Now that you've got the executive summary, here’s an interesting tidbit about growth that didn’t make it into the original story: HMIS will soon be arriving in Canada. According to Alina Tanasescu, vice president of research and public policy for the Calgary Homeless Foundation, homeless agencies in Calgary will start training to use the American-born system next month, and will “go live” shortly after training wraps up. This will make Calgary the first city outside of the States to implement HMIS, which was the brainchild of the U.S. Department of Housing and Urban Development. “Everybody's watching us across Canada,” Tanasescu says. “We’re the guinea pig.”

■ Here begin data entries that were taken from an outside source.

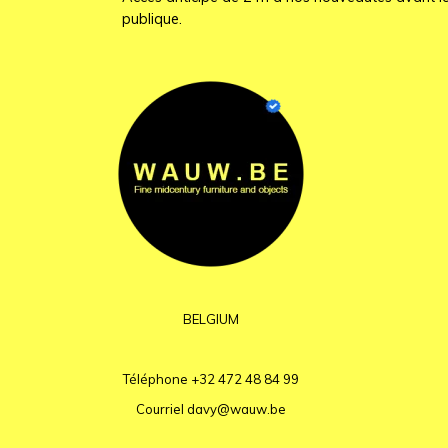
publique.
BELGIUM
Téléphone
+32 472 48 84 99
Courriel
davy@wauw.be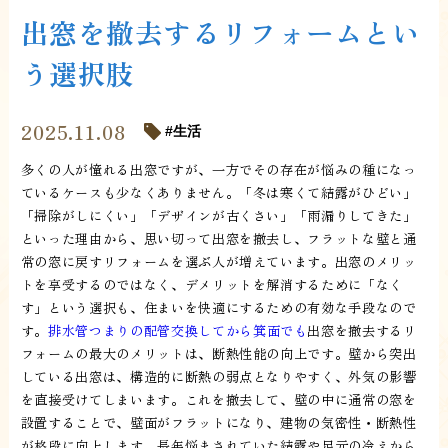
出窓を撤去するリフォームとい
う選択肢
2025.11.08
生活
多くの人が憧れる出窓ですが、一方でその存在が悩みの種になっ
ているケースも少なくありません。「冬は寒くて結露がひどい」
「掃除がしにくい」「デザインが古くさい」「雨漏りしてきた」
といった理由から、思い切って出窓を撤去し、フラットな壁と通
常の窓に戻すリフォームを選ぶ人が増えています。出窓のメリッ
トを享受するのではなく、デメリットを解消するために「なく
す」という選択も、住まいを快適にするための有効な手段なので
す。
排水管つまりの配管交換してから箕面でも
出窓を撤去するリ
フォームの最大のメリットは、断熱性能の向上です。壁から突出
している出窓は、構造的に断熱の弱点となりやすく、外気の影響
を直接受けてしまいます。これを撤去して、壁の中に通常の窓を
設置することで、壁面がフラットになり、建物の気密性・断熱性
が格段に向上します。長年悩まされていた結露や足元の冷えから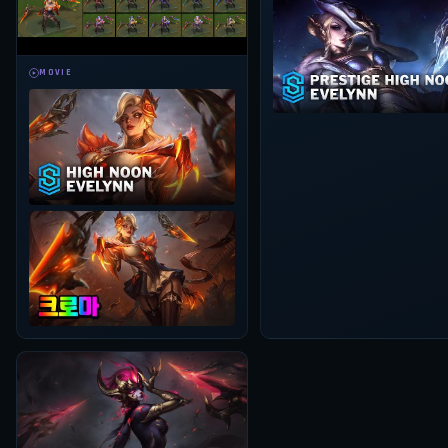
MOVIE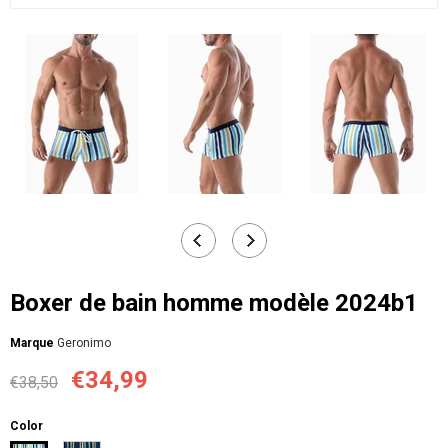
Boxer de bain homme modèle 2024b1
Мarque
Geronimo
€34,99
€38,50
Color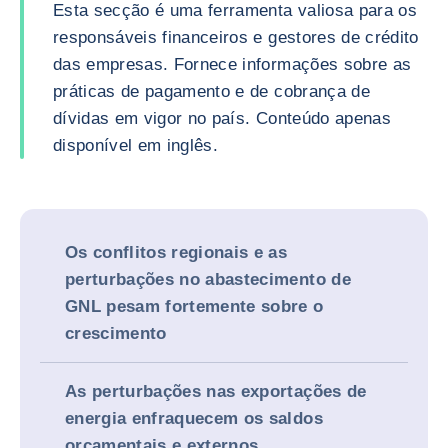
Esta secção é uma ferramenta valiosa para os
responsáveis financeiros e gestores de crédito
das empresas. Fornece informações sobre as
práticas de pagamento e de cobrança de
dívidas em vigor no país. Conteúdo apenas
disponível em inglês.
Os conflitos regionais e as
perturbações no abastecimento de
GNL pesam fortemente sobre o
crescimento
As perturbações nas exportações de
energia enfraquecem os saldos
orçamentais e externos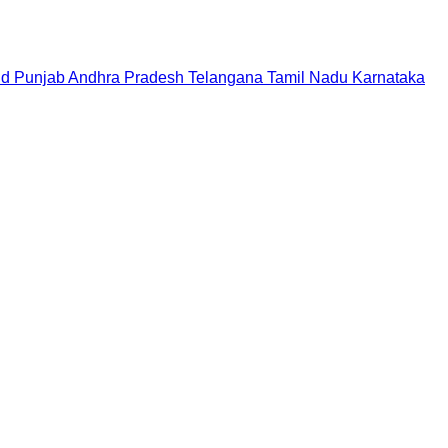
nd
Punjab
Andhra Pradesh
Telangana
Tamil Nadu
Karnataka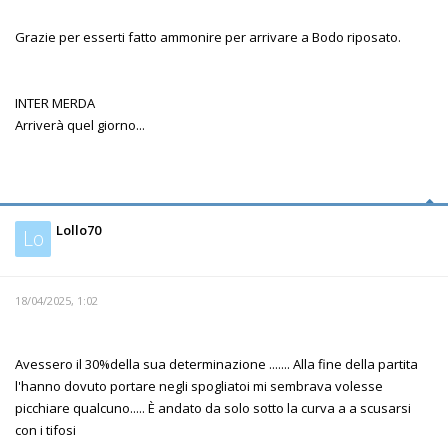
Grazie per esserti fatto ammonire per arrivare a Bodo riposato.
INTER MERDA
Arriverà quel giorno...
Lollo70
Lo
18/04/2025, 1:02
Avessero il 30%della sua determinazione ....... Alla fine della partita
l'hanno dovuto portare negli spogliatoi mi sembrava volesse
picchiare qualcuno..... È andato da solo sotto la curva a a scusarsi
con i tifosi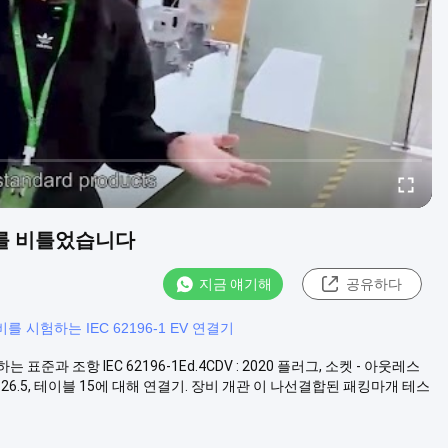
치를 비틀었습니다
지금 얘기해
공유하다
를 시험하는 IEC 62196-1 EV 연결기
과 조항 IEC 62196-1Ed.4CDV : 2020 플러그, 소켓 - 아웃레스
6.5, 테이블 15에 대해 연결기. 장비 개관 이 나선결합된 패킹마개 테스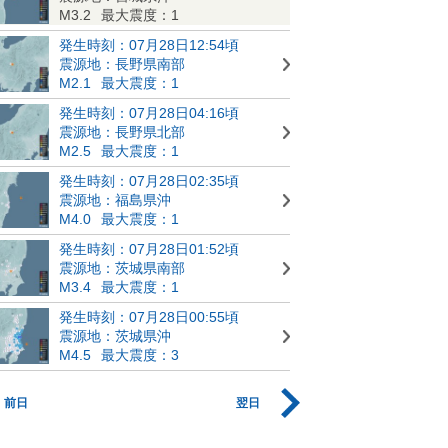
M3.2
最大震度：1
発生時刻：07月28日12:54頃
震源地：長野県南部
M2.1
最大震度：1
発生時刻：07月28日04:16頃
震源地：長野県北部
M2.5
最大震度：1
発生時刻：07月28日02:35頃
震源地：福島県沖
M4.0
最大震度：1
発生時刻：07月28日01:52頃
震源地：茨城県南部
M3.4
最大震度：1
発生時刻：07月28日00:55頃
震源地：茨城県沖
M4.5
最大震度：3
前日
翌日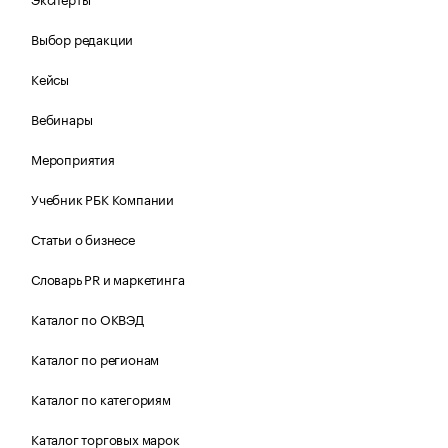
Выбор редакции
Кейсы
Вебинары
Мероприятия
Учебник РБК Компании
Статьи о бизнесе
Словарь PR и маркетинга
Каталог по ОКВЭД
Каталог по регионам
Каталог по категориям
Каталог торговых марок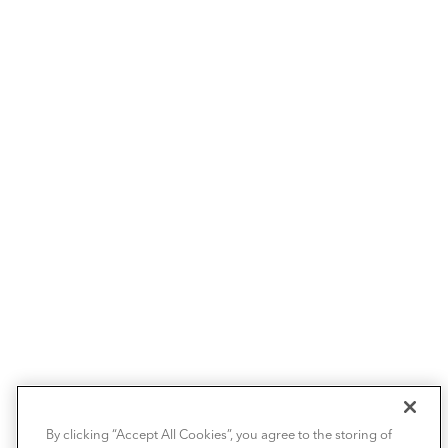
By clicking “Accept All Cookies”, you agree to the storing of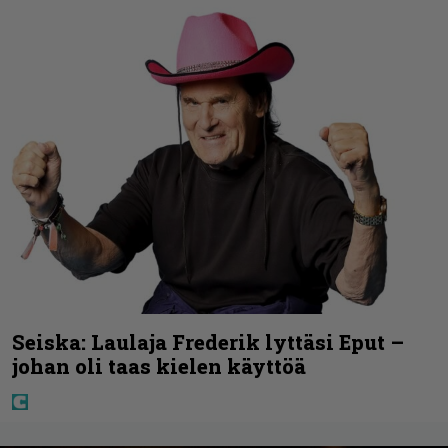
Seiska: Laulaja Frederik lyttäsi Eput –
johan oli taas kielen käyttöä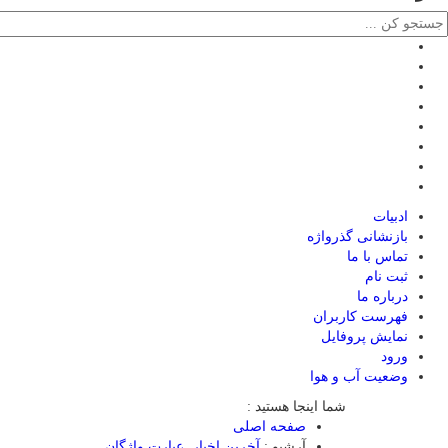
ادبیات
بازنشانی گذرواژه
تماس با ما
ثبت نام
درباره ما
فهرست کاربران
نمایش پروفایل
ورود
وضعیت آب و هوا
شما اینجا هستید :
صفحه اصلی
آرشیو :
آخرین اخبار
,
عبارت واژگان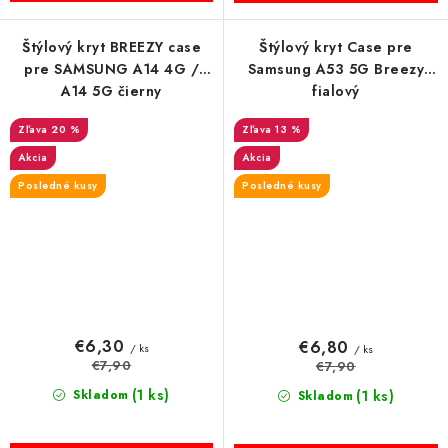
Štýlový kryt BREEZY case
Štýlový kryt Case pre
pre SAMSUNG A14 4G /
Samsung A53 5G Breezy
A14 5G čierny
fialový
20 %
13 %
Akcia
Akcia
Posledné kusy
Posledné kusy
€6,30
€6,80
/ ks
/ ks
€7,90
€7,90
(1 ks)
Skladom
(1 ks)
Skladom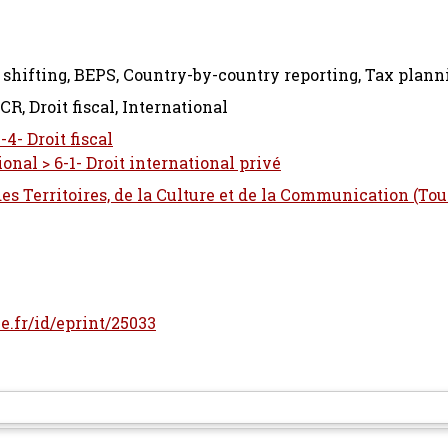
 shifting, BEPS, Country-by-country reporting, Tax plann
R, Droit fiscal, International
-4- Droit fiscal
onal > 6-1- Droit international privé
 des Territoires, de la Culture et de la Communication (To
le.fr/id/eprint/25033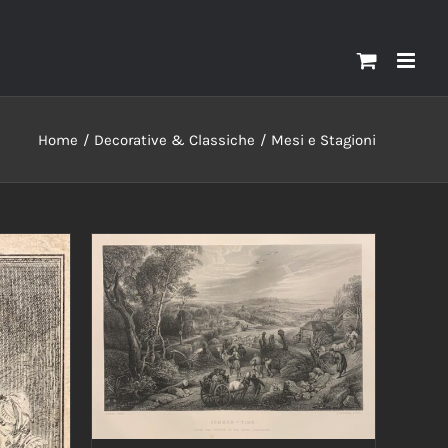
Home
Decorative & Classiche
Mesi e Stagioni
AGGIUNGI AL CARRELLO
/
DETTAGLI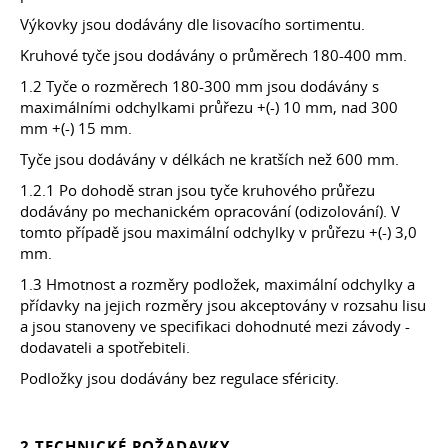
Výkovky jsou dodávány dle lisovacího sortimentu.
Kruhové tyče jsou dodávány o průměrech 180-400 mm.
1.2 Tyče o rozměrech 180-300 mm jsou dodávány s
maximálními odchylkami průřezu +(-) 10 mm, nad 300
mm +(-) 15 mm.
Tyče jsou dodávány v délkách ne kratších než 600 mm.
1.2.1 Po dohodě stran jsou tyče kruhového průřezu
dodávány po mechanickém opracování (odizolování). V
tomto případě jsou maximální odchylky v průřezu +(-) 3,0
mm.
1.3 Hmotnost a rozměry podložek, maximální odchylky a
přídavky na jejich rozměry jsou akceptovány v rozsahu lisu
a jsou stanoveny ve specifikaci dohodnuté mezi závody -
dodavateli a spotřebiteli.
Podložky jsou dodávány bez regulace sféricity.
2 TECHNICKÉ POŽADAVKY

(This pilot city approach is essentially the opposite of the top-down strategy taken here in the States, where the system was mandated by Congress in 2000 and implemented to varying levels of success at the local level throughout the past decade.)
After HMIS is installed, the 45 participating homeless agencies in Calgary will collect basic client information—including name, race, date of birth, gender, and so forth—and send it to the local “mothership” that is the Calgary Homeless Foundation, just as all the agencies using HMIS in Orlando send their data to the Homeless Services Network of Central Florida. As in the States, the goal is to use the data to better understand homelessness in the area, and hence, provide better services to the homeless. “The idea is that the better we integrate, the better the outcomes are going to be for the client,” Tanasescu says.
Canadians concerned about all this sensitive personal information collected in one place can take some solace in that unlike U.S. systems, the Calgary Homeless Foundation will not collect that especially important 9-digit federal identifier, which in Canada is called a “Social Insurance Number.” (Jay Foley of the Identity Theft Resource Center regards a Social Security Number as the most coveted piece of information for an identity thief. “That’s the core piece of information I need for almost everything,” he says, channeling his inner thief. )
But Tanasescu also considers it possible that collecting more personal information—such as the SIN number—may be mandated later by the Canadian government if the system is viewed as a success and takes root across the country. And she has little doubt that this will happen.
“We think it's really going to lead the way in Canada, and other communities will adopt it when they see how well it works here,” she says.